**TASK BRIEF**
The required answer is each line in the entries below where "Ihrer" occurs.

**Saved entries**
== Segment start ==
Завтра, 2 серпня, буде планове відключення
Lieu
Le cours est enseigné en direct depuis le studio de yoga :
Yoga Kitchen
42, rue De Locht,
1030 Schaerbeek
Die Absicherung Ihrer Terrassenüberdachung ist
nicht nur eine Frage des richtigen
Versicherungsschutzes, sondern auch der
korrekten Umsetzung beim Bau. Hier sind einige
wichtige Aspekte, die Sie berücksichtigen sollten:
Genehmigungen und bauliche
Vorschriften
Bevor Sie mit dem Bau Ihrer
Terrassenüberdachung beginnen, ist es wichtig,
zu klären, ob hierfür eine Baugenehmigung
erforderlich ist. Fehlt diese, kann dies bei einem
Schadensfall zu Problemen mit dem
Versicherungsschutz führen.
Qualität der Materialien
== Segment end ==
== Segment start ==
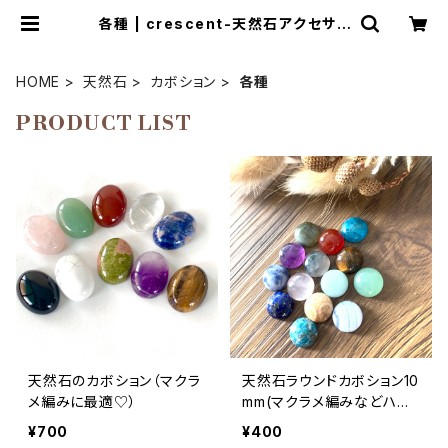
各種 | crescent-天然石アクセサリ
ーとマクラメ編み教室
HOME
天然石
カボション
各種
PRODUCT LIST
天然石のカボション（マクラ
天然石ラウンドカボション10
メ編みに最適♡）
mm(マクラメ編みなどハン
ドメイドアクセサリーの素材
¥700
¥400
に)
== Segment end ==
**TASK RESPONSE**
Die Absicherung Ihrer Terrassenüberdachung ist
Bevor Sie mit dem Bau Ihrer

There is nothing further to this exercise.